Statistical significance of the data was assessed by calculating the P-values using two-tailed Student's t-tests, except for FRET measurements where one-way ANOVA followed by Tukey's multiple comparisons test was used. Statistical data are shown as follows: ns, not significant (P>0.05); *P<0.05; **P<0.01; ***P<0.001; ****P<0.0001.

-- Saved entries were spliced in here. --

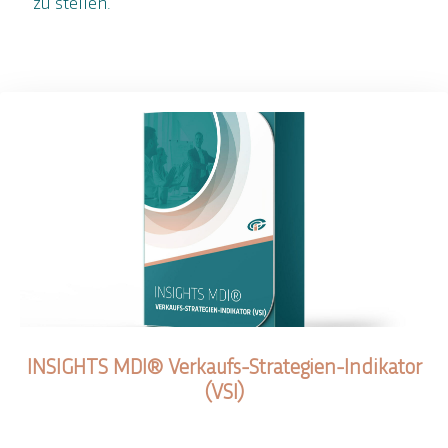
zu stellen.
INSIGHTS MDI® Verkaufs-Strategien-Indikator
(VSI)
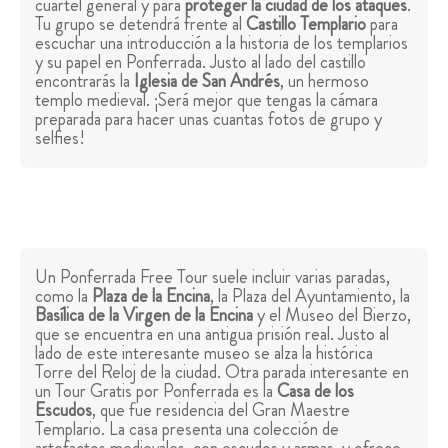
cuartel general y para
proteger la ciudad de los ataques
.
Tu grupo se detendrá frente al
Castillo Templario
para
escuchar una introducción a la historia de los templarios
y su papel en Ponferrada. Justo al lado del castillo
encontrarás la
Iglesia de San Andrés
, un hermoso
templo medieval. ¡Será mejor que tengas la cámara
preparada para hacer unas cuantas fotos de grupo y
selfies!
Un Ponferrada Free Tour suele incluir varias paradas,
como la
Plaza de la Encina
, la Plaza del Ayuntamiento, la
Basílica de la Virgen de la Encina
y el Museo del Bierzo,
que se encuentra en una antigua prisión real. Justo al
lado de este interesante museo se alza la histórica
Torre del Reloj de la ciudad. Otra parada interesante en
un Tour Gratis por Ponferrada es la
Casa de los
Escudos
, que fue residencia del Gran Maestre
Templario. La casa presenta una colección de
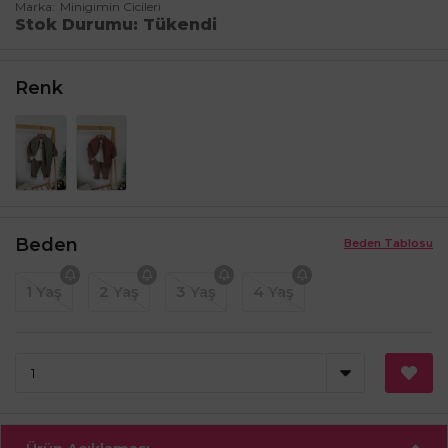
Marka
Minigimin Cicileri
Stok Durumu
Tükendi
Renk
Beden
Beden Tablosu
1 Yaş
2 Yaş
3 Yaş
4 Yaş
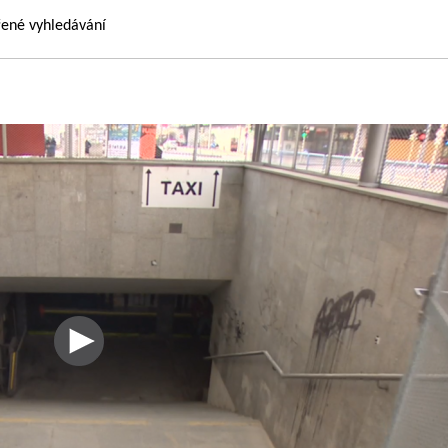
řené vyhledávání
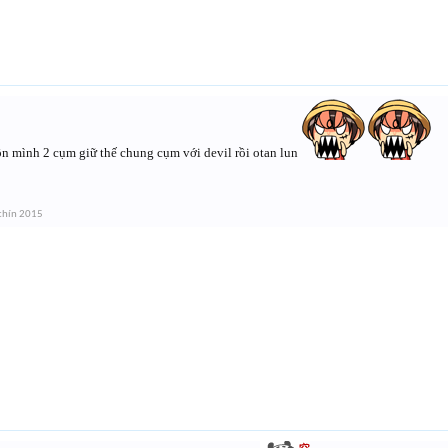
ôn mình 2 cụm giữ thế chung cụm với devil rồi otan lun
chín 2015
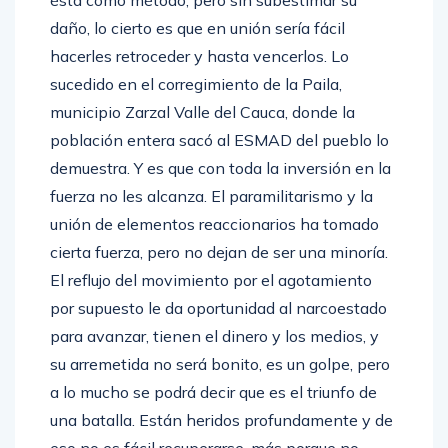
ésta como método, pero sin subestimar su
daño, lo cierto es que en unión sería fácil
hacerles retroceder y hasta vencerlos. Lo
sucedido en el corregimiento de la Paila,
municipio Zarzal Valle del Cauca, donde la
población entera sacó al ESMAD del pueblo lo
demuestra. Y es que con toda la inversión en la
fuerza no les alcanza. El paramilitarismo y la
unión de elementos reaccionarios ha tomado
cierta fuerza, pero no dejan de ser una minoría.
El reflujo del movimiento por el agotamiento
por supuesto le da oportunidad al narcoestado
para avanzar, tienen el dinero y los medios, y
su arremetida no será bonito, es un golpe, pero
a lo mucho se podrá decir que es el triunfo de
una batalla. Están heridos profundamente y de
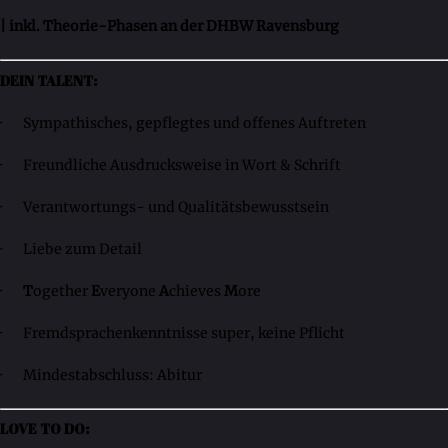
| inkl. Theorie-Phasen an der DHBW Ravensburg
DEIN TALENT:
· Sympathisches, gepflegtes und offenes Auftreten
· Freundliche Ausdrucksweise in Wort & Schrift
· Verantwortungs- und Qualitätsbewusstsein
· Liebe zum Detail
·
T
ogether
E
veryone
A
chieves
M
ore
· Fremdsprachenkenntnisse super, keine Pflicht
· Mindestabschluss: Abitur
LOVE TO DO:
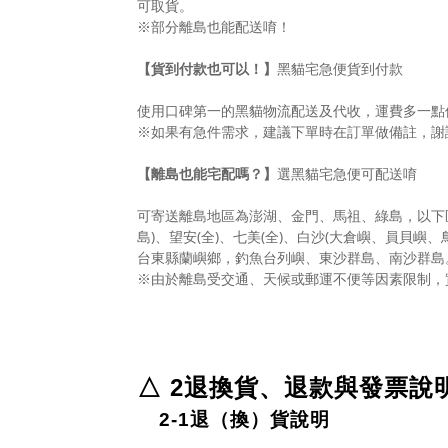
可取貨。
※部分離島也能配送唷！
【貨到付款也可以！】
黑貓宅急便貨到付款
使用口碑第一的黑貓物流配送及代收，運費多一點
※如果有急件需求，建議下單時在訂單做備註，謝
【離島也能宅配嗎？】
選黑貓宅急便可配送唷
可寄送離島地區為澎湖、金門、馬祖、綠島，以下區
島)、望安(全)、七美(全)、白沙(大倉嶼、員貝嶼、
台東縣蘭嶼鄉，釣魚台列嶼、東沙群島、南沙群島。
※由於離島受交通、天候或郵運不便等因素限制，
△ 2退換貨、退款與發票說
2-1退（換）貨說明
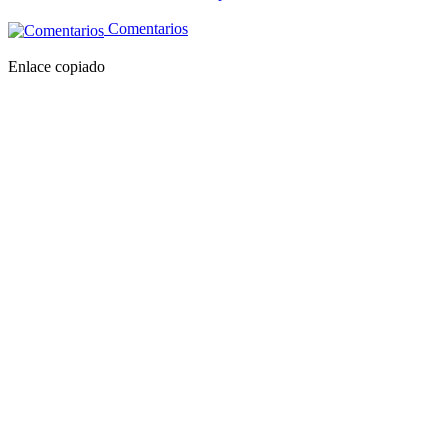
Comentarios
Enlace copiado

We thank Takeshi Sakurai (Kyoto University, Japan) for the RPTPα-venus lentiviral construct, Delphine Delacour (Institut Jacques Monod, Paris, France) for assistance with 3D assays, the ImagoSeine facility (Institut Jacques Monod, Paris, France) for advice and training regarding imaging, Barbara Nuñez (Biotech Research and Innovation Centre, Copenhagen, Denmark) and Robert McLachlan (Institute for Molecular Bioscience, Brisbane, Australia) for pilot experiments, and Sylvie Dufour (Institut Curie, Paris, France) for discussion. The anti-Src-2-17 antibody was a generous gift from Margaret Frame and Bryan Serrels (University of Edinburgh, UK), and HECD-1 was a gift from Peggy Wheelock, Omaha, NE, with permission of Masatoshi Takeichi. mCherry–VAMP3 was a generous gift from Jenny Stow (Institute for Molecular Bioscience, Brisbane, Australia). We thank the reviewers for highly constructive comments and suggestions.